The first EVP_MD_fetch(libctx, "SHA2-256", "fips=yes") builds the handle from scratch. Subsequent fetches return the same cached EVP_MD (with reference count incremented). The cache lives in the per-operation OSSL_METHOD_STORE inside the libctx.

This means an EVP_MD * is safe to share between threads.
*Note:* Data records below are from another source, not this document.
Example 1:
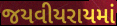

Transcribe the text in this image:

જયવીયરાયમાં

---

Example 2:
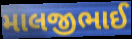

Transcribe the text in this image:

માલજીભાઈ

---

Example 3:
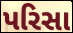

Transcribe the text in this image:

પરિસા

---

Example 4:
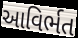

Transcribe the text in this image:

આવિર્ભત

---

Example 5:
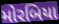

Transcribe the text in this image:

મોરબિયા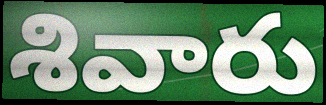
శివారు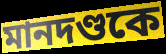
মানদণ্ডকে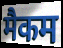
मैकम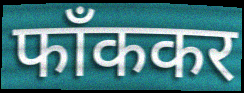
फाँककर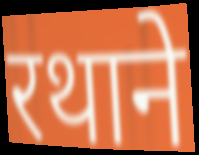
रथानेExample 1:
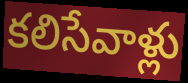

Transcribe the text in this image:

కలిసేవాళ్లు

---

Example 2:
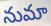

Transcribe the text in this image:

నుమా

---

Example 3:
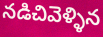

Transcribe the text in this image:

నడిచివెళ్ళిన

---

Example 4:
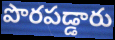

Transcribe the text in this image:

పొరపడ్డారు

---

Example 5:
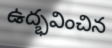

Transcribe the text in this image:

ఉద్భవించినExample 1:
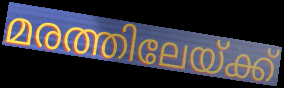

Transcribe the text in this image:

മരത്തിലേയ്ക്ക്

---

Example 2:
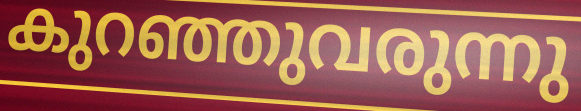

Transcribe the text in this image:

കുറഞ്ഞുവരുന്നു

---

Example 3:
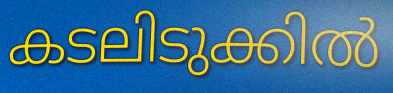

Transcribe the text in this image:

കടലിടുക്കിൽ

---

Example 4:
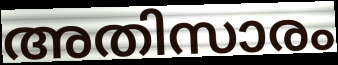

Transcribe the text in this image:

അതിസാരം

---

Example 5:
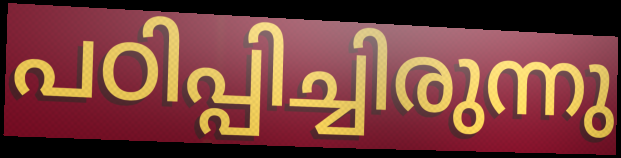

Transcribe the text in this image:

പഠിപ്പിച്ചിരുന്നു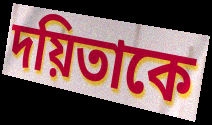
দয়িতাকেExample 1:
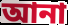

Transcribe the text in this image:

আনা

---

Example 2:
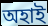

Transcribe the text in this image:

অহাই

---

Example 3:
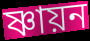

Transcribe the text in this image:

ষ্ণায়ন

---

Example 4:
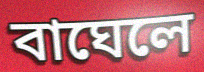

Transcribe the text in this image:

বাঘেলে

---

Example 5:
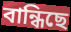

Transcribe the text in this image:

বান্ধিছে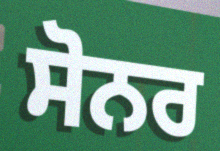
ਸੋਨਰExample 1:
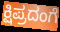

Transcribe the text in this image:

ಕ್ಷಿಪ್ರದಂಗೆ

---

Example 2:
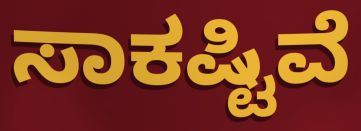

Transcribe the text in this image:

ಸಾಕಷ್ಟಿವೆ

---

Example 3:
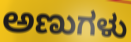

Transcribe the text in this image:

ಅಣುಗಳು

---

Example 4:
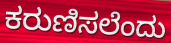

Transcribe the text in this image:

ಕರುಣಿಸಲೆಂದು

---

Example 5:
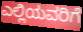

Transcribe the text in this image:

ಎಲ್ಲಿಯವರಿಗೆ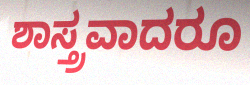
ಶಾಸ್ತ್ರವಾದರೂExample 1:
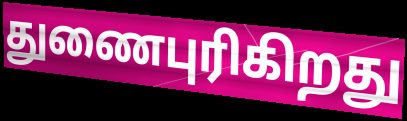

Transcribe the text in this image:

துணைபுரிகிறது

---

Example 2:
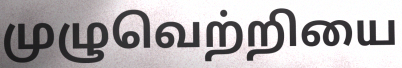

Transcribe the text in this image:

முழுவெற்றியை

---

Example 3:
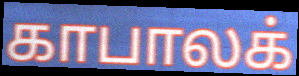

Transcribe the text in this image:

காபாலக்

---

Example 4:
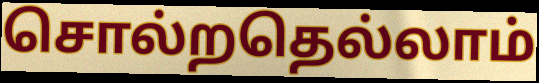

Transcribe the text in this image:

சொல்றதெல்லாம்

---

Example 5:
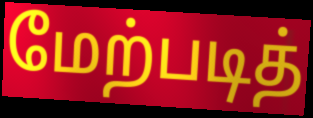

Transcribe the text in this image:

மேற்படித்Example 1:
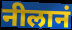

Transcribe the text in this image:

नीलानं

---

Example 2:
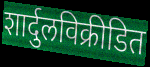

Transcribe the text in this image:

शार्दुलविक्रीडित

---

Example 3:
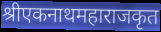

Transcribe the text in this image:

श्रीएकनाथमहाराजकृत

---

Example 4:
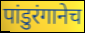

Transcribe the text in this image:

पांडुरंगानेच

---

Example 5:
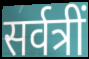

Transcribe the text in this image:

सर्वत्रीं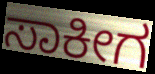
ಸಾಕೀಗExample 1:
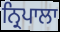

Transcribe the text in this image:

ਨ੍ਰਿਪਾਲਾ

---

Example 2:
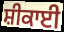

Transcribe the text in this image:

ਸ਼ੀਕਾਈ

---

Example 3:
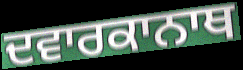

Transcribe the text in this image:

ਦਵਾਰਕਾਨਾਥ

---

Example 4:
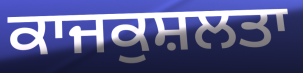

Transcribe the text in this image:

ਕਾਜਕੁਸ਼ਲਤਾ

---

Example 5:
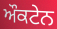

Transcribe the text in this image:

ਔਕਟੇਨ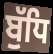
ਬੁੱਧਿ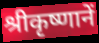
श्रीकृष्णानें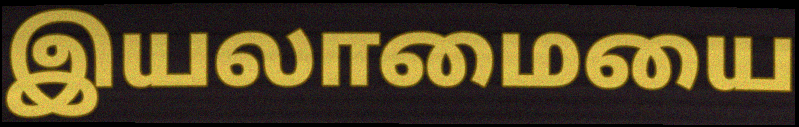
இயலாமையைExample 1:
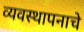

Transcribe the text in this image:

व्यवस्थापनाचे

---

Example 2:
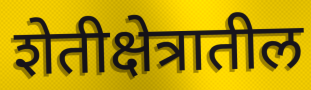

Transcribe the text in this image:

शेतीक्षेत्रातील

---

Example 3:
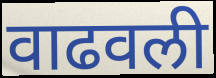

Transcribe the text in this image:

वाढवली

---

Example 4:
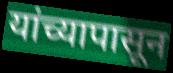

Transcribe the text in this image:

यांच्यापासून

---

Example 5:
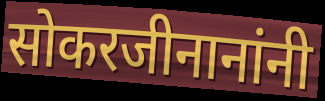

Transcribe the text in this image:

सोकरजीनानांनी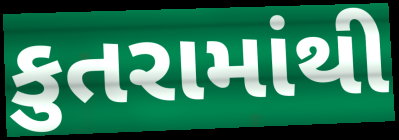
કુતરામાંથી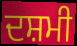
ਦਸ਼ਮੀ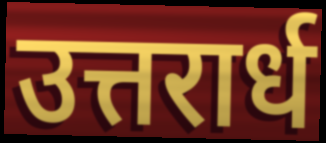
उत्तरार्ध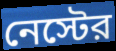
নেস্টেরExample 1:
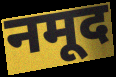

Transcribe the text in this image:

नमूद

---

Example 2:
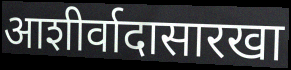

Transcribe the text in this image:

आशीर्वादासारखा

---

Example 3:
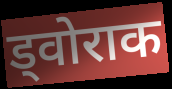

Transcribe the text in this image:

ड्वोराक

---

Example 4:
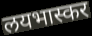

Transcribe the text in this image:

लयभास्कर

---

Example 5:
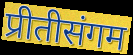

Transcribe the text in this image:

प्रीतीसंगमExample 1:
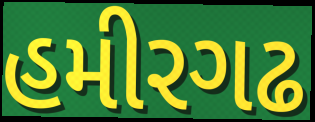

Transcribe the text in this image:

હમીરગઢ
Implicit fetching (and why to avoid it)

Calling EVP_DigestInit_ex(ctx, EVP_sha256(), NULL) with the EVP_sha256() macro returns an EVP_MD * from the default libctx using the default properties. This is convenient but bypasses the libctx isolation that the provider model is designed to give you. Prefer:

EVP_MD *md = EVP_MD_fetch(my_libctx, "SHA2-256", "fips=yes");
EVP_DigestInit_ex2(ctx, md, NULL);

Legacy compatibility shims

The e_*.c, legacy_*.c, m_null.c, *_ctrl.c, dh_support.c, ec_support.c, dsa_ctrl.c, p_*.c, pbe_scrypt.c, p5_crpt*.c files are mostly backward-compatibility helpers:

  • e_aes.c, e_chacha20_poly1305.c, etc. expose the old const EVP_CIPHER *EVP_aes_256_gcm(void) symbol; internally they fetch from the default provider.
  • legacy_md5.c, legacy_sha.c, etc. do the same for digests.
  • dh_ctrl.c, ec_ctrl.c, dsa_ctrl.c translate per-algorithm EVP_PKEY_CTX_ctrl calls into OSSL_PARAM for the new code path.
  • pmeth_*.c, evp_pkey.c wrap the deprecated EVP_PKEY_METHOD stuff.
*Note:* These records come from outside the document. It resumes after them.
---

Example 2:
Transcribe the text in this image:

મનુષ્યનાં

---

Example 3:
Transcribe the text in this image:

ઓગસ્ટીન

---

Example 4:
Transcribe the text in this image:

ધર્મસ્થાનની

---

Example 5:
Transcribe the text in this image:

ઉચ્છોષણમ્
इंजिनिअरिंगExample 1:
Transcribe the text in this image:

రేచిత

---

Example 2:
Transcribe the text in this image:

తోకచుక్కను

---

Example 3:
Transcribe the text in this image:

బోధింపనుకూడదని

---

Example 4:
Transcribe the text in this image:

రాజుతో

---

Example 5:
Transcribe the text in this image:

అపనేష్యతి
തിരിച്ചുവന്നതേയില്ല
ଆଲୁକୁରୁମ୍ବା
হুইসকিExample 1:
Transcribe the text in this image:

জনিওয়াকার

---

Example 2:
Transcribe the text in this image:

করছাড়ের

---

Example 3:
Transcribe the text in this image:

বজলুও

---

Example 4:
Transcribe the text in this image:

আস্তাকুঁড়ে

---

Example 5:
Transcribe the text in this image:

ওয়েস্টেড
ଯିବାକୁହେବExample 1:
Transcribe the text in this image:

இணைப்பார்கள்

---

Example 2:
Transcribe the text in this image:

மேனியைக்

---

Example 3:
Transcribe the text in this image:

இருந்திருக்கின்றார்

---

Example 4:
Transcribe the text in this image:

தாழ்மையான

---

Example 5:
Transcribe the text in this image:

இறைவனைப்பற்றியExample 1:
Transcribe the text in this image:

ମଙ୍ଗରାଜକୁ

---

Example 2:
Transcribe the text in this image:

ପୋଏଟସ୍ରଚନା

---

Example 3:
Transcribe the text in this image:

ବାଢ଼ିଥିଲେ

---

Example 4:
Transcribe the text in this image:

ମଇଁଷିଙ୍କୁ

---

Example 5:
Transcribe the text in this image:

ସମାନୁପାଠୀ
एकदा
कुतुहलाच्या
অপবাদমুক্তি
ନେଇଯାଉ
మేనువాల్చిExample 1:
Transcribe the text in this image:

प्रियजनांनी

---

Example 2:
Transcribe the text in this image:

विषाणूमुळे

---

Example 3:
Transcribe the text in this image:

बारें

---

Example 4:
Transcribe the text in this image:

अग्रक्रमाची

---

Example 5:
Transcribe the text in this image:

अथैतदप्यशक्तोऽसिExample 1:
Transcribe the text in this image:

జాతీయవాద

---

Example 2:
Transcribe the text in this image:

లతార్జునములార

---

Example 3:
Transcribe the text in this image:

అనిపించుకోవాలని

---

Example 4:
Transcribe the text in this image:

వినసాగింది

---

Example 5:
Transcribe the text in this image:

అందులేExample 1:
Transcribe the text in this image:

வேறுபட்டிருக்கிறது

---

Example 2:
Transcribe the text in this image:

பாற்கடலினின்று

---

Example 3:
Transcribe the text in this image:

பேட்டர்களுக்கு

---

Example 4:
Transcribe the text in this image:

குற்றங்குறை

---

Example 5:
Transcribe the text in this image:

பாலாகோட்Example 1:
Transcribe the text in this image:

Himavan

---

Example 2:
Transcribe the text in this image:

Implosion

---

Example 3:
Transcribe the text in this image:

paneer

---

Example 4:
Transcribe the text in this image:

These exist purely so that pre-3.0 source compiles unchanged. New code never touches them.

ctrl ↔ OSSL_PARAM translator

crypto/evp/ctrl_params_translate.c (111 KB!) is the bridge between the old controller-style API (EVP_PKEY_CTX_ctrl(ctx, type, op, p1, p2)) and the modern parameter API. It contains a per-algorithm switch translating each old controller code into the corresponding OSSL_PARAM. New algorithms should not need additions here.

Integration points

  • Above: every public API in libcrypto's domain libraries (X.509, CMS, OCSP, CMP, …) and the entire TLS/QUIC stack go through EVP for crypto.
  • Below: EVP fetches from OSSL_PROVIDERs. The boundary is the OSSL_DISPATCH function tables.

Entry points for modification

  • Adding a new operation kind (e.g. a brand-new public-key operation): requires extending core_dispatch.h, adding a fetch function in crypto/evp/evp_fetch.c, adding a method store, and writing implementations.
  • Adding a new function to an existing operation: extend the OSSL_FUNC_* ids and update every provider implementation.
  • Touching the EVP_PKEY implementation: crypto/evp/p_lib.c is the canonical home.

Documentation

  • doc/man7/evp.pod — concepts.
  • doc/man3/EVP_DigestInit.pod, EVP_EncryptInit.pod, EVP_PKEY_*.pod — API.
  • doc/man3/EVP_KEYMGMT.pod, EVP_SIGNATURE.pod, EVP_KEYEXCH.pod, EVP_KEM.pod, EVP_ASYM_CIPHER.pod — provider-side primitives.
  • doc/designs/evp_skey.md, doc/designs/evp-cipher-pipeline.md — recent design notes.